» **Tasks to carry out**
**a)** Answer each question from the reflection on Psalm 139:
(i) Which psalm does the writer call one of their favorites?
(ii) Which Bible reference accompanies the words "it is for freedom that Christ has set us free"?
(iii) On what date was Paths As Yet Untrodden published?
**b)** Edit the reflection on Psalm 139 starting with "It is a journey" and going on through "announce the publication.", putting "gradual undertaking" in place of "process".

» **Document excerpt**
▽

One of my favorite psalms is Psalm 139, especially when I think of these words: “You have searched me, Lord, and you know me. You know when I sit and when I rise; you perceive my thoughts from afar. You discern my going out and my lying down; you are familiar with all my ways. Before a word is on my tongue you,  Lord, know it completely”.

Even when prominent public figures say things that shock us, we are reminded that the repository in our subconscious mind can equally shock us. For there is that which we picked up in childhood and from society and environment that will continue to enslave us even in the highest position of leadership. Is it hatred, arrogance, prejudice, or some phobia? What does the Lord – or higher power for the spiritual – see in me that I am not probably seeing?

For the Christian, “it is for freedom that Christ has set us free. Stand firm, then, and do not let yourselves be burdened again by a yoke of slavery” (Gal. 5:1). For the spiritual, “you will never be free until you free yourself from the prison of your own false thoughts”.

To prosper in any and every area of life, we must be set free, particularly from false thoughts and a negative mindset.

It is a journey not destination

The pronoun “it” can refer to a lot of things. It can refer to life, success, achievement, milestone, or anything. The point is, whatever it is, it is a process.

I got Paths As Yet Untrodden published on December 30, 2017 after some months of anxious effort, charting new territory and perseverance. I went to social media to announce the publication.

Guess what followed! Depression.

△

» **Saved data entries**

▽

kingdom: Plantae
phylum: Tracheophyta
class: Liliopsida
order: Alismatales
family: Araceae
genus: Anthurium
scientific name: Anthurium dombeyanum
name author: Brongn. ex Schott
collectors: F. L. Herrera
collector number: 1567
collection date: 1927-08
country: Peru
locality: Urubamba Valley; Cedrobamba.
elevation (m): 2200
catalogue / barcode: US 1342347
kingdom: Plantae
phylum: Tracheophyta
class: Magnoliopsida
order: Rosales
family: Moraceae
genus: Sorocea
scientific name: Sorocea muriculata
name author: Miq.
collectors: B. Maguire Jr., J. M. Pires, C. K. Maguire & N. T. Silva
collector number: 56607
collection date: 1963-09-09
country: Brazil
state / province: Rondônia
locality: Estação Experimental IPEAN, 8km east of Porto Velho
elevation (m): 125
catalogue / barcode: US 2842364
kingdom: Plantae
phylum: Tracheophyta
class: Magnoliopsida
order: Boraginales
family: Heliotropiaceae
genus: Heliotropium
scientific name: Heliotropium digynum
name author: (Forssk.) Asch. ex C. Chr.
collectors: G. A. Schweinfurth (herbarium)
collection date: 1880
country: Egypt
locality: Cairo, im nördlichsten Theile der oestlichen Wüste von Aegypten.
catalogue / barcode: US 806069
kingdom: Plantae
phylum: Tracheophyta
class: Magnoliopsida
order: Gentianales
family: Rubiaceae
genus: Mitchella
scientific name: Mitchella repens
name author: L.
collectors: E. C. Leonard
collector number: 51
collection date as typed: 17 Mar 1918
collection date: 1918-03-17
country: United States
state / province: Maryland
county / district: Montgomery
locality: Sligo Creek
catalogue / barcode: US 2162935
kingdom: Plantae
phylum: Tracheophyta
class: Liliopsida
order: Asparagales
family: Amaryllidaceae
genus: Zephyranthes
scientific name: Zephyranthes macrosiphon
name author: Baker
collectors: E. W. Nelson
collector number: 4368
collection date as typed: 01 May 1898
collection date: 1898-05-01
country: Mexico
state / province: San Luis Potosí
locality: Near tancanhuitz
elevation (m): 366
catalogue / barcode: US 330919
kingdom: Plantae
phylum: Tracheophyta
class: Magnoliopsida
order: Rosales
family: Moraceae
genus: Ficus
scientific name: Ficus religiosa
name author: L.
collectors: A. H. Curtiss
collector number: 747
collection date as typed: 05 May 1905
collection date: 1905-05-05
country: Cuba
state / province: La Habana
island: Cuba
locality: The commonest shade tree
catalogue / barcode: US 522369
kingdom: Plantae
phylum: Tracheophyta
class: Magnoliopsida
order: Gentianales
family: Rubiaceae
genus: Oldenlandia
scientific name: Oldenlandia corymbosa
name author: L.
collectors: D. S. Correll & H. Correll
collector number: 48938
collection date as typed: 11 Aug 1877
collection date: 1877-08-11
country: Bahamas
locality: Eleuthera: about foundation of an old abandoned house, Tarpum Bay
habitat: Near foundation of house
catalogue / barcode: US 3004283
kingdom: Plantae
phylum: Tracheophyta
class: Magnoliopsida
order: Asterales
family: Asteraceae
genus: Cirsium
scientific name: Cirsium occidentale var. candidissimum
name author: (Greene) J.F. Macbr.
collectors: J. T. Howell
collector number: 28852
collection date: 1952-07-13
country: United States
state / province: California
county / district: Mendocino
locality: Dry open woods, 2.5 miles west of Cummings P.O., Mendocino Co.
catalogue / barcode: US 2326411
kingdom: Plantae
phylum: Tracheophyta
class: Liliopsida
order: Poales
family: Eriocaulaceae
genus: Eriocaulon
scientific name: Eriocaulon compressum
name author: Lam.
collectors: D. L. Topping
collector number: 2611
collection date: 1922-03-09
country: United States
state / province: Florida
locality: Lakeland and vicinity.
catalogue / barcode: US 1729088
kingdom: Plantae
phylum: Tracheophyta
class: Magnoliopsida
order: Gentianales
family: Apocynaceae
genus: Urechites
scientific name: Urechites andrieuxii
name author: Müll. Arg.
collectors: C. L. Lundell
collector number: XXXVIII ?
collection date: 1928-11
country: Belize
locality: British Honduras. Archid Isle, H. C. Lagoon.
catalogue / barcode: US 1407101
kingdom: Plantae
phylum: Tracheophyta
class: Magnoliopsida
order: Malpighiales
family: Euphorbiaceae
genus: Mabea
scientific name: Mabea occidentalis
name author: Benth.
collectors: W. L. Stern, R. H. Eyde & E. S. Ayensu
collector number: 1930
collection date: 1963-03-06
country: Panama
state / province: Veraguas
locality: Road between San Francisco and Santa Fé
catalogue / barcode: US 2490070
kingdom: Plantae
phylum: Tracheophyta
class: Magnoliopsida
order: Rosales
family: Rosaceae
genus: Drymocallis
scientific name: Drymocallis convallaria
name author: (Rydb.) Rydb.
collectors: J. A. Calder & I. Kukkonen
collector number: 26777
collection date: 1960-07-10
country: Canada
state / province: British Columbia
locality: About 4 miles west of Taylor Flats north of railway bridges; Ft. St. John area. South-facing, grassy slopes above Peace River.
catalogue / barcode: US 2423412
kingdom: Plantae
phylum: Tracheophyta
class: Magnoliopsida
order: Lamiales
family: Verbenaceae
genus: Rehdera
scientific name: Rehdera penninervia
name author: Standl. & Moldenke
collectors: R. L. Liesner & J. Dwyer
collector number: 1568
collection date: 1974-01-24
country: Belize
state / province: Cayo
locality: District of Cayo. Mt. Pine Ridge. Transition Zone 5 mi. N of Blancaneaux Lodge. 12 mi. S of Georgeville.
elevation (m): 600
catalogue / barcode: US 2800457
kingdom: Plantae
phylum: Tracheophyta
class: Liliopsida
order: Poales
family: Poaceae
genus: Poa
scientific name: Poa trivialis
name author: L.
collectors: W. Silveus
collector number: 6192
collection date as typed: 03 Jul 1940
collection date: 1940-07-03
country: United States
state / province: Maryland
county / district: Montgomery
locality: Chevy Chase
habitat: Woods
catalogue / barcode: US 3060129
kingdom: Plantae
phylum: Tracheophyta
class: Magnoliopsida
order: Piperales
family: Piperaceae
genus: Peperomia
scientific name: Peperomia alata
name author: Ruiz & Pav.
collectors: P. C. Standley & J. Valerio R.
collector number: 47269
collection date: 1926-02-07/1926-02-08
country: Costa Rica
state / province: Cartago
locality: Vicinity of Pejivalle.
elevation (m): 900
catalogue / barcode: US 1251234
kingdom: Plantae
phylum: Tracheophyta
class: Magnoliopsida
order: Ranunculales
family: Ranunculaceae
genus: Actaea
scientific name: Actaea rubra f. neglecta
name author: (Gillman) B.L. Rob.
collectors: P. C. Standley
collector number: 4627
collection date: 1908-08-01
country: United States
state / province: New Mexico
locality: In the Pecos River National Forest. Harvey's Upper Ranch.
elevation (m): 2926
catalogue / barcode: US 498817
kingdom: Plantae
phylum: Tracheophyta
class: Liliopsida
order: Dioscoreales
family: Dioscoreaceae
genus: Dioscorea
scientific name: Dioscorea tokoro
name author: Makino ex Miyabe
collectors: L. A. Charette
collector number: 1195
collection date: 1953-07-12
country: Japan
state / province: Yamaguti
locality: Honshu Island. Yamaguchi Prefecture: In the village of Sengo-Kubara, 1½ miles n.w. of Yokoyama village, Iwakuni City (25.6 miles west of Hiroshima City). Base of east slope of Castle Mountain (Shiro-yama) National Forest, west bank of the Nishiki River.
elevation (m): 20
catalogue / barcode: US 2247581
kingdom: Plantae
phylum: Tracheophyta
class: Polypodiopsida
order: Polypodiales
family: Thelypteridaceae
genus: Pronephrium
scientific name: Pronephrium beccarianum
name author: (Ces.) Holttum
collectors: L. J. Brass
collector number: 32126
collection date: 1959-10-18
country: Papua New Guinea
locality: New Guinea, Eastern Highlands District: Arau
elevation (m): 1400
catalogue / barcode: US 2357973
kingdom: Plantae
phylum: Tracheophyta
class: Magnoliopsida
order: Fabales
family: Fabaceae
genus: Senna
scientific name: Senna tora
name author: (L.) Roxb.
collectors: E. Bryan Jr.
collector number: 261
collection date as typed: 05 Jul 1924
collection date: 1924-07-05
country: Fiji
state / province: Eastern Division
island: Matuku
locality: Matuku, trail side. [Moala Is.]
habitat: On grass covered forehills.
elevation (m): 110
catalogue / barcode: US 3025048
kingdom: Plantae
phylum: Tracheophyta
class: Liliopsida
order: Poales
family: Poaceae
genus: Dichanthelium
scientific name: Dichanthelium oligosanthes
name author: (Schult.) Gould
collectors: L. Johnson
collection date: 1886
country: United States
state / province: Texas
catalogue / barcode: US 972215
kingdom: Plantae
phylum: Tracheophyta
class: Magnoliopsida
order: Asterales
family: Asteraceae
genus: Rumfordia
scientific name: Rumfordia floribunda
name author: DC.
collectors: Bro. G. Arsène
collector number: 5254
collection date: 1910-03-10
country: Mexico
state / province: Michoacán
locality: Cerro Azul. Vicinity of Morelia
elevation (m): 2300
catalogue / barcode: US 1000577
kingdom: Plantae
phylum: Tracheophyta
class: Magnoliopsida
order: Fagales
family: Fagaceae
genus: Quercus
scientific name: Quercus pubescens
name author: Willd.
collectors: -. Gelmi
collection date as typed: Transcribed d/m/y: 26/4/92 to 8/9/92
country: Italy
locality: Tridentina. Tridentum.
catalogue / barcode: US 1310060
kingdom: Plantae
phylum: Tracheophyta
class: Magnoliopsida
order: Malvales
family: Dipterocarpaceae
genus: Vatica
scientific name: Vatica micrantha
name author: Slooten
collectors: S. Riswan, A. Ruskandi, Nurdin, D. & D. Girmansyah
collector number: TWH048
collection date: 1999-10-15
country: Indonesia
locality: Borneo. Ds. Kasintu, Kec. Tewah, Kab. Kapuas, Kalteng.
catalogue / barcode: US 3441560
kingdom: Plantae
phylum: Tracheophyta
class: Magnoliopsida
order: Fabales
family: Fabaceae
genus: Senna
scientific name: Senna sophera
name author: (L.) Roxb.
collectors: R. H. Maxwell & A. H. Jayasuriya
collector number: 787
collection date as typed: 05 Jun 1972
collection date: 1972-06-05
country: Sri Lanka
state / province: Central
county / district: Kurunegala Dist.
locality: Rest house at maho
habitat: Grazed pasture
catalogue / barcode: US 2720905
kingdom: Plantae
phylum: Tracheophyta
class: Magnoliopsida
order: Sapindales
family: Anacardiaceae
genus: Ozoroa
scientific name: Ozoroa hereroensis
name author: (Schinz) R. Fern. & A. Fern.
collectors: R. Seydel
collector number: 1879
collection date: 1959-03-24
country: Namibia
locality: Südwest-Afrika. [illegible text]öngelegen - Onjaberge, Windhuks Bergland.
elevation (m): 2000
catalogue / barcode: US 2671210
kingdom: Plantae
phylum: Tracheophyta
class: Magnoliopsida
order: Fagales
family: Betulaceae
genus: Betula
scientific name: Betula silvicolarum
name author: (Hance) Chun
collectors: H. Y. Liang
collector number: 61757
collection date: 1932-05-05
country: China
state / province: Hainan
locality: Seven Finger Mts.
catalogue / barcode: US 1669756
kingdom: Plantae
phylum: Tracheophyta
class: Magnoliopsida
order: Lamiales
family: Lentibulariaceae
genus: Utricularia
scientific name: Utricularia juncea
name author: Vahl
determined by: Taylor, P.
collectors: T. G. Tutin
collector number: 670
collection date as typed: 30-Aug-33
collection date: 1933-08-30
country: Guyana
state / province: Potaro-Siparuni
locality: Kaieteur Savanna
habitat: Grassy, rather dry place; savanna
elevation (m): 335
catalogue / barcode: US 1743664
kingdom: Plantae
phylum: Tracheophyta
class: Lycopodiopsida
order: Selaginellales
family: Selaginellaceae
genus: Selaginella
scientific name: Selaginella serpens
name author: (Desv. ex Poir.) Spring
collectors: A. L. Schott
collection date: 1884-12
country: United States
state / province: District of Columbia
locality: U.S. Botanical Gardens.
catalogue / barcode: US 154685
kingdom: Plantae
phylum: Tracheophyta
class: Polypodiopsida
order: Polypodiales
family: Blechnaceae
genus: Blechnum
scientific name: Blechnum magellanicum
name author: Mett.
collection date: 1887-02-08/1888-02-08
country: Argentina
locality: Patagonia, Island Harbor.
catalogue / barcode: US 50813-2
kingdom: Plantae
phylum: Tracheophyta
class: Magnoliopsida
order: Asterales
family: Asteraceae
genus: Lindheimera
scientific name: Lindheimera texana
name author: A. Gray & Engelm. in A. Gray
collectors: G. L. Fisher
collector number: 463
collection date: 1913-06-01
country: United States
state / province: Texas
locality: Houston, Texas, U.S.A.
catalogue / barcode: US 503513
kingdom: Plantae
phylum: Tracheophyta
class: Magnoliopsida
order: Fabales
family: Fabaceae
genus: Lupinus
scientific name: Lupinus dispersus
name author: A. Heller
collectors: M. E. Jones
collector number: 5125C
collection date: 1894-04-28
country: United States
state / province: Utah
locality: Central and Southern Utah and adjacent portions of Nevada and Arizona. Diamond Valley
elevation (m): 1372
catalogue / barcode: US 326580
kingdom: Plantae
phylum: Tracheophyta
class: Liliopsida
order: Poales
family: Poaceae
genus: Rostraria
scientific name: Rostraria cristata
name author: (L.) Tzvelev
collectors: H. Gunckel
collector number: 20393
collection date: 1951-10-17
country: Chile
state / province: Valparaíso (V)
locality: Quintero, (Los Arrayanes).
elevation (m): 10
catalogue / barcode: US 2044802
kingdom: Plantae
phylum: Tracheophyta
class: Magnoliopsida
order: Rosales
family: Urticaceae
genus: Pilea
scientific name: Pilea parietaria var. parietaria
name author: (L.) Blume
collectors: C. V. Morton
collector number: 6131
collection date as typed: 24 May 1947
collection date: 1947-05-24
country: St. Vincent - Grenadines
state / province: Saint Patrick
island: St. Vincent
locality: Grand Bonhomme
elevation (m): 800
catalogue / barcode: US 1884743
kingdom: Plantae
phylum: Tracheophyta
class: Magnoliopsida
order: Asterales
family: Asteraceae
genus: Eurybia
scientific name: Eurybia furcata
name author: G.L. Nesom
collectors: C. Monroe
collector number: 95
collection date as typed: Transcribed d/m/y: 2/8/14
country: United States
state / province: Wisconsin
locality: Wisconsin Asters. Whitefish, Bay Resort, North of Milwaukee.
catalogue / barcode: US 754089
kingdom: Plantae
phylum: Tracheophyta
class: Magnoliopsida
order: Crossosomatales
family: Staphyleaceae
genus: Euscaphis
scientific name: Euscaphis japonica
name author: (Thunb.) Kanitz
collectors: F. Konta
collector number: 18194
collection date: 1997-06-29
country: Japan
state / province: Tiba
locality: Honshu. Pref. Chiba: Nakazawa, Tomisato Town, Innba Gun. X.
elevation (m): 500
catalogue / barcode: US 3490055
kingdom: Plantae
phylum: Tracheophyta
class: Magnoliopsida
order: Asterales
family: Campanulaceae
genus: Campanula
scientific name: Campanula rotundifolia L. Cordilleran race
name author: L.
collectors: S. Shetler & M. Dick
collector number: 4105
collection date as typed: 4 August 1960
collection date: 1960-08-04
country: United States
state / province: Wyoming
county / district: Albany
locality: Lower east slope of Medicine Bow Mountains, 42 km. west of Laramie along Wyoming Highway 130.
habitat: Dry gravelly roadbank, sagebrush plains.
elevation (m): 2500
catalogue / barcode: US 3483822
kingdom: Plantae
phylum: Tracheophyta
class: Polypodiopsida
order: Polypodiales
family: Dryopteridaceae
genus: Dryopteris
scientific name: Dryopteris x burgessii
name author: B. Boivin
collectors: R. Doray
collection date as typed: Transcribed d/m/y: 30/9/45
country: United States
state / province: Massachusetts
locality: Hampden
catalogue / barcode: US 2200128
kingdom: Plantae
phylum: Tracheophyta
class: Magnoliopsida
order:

△

» **Answers per task**
**a)**
(i) Psalm 139
(ii) Gal. 5:1
(iii) December 30, 2017

**b)**
It is a journey not destination

The pronoun “it” can refer to a lot of things. It can refer to life, success, achievement, milestone, or anything. The point is, whatever it is, it is a gradual undertaking.

I got Paths As Yet Untrodden published on December 30, 2017 after some months of anxious effort, charting new territory and perseverance. I went to social media to announce the publication.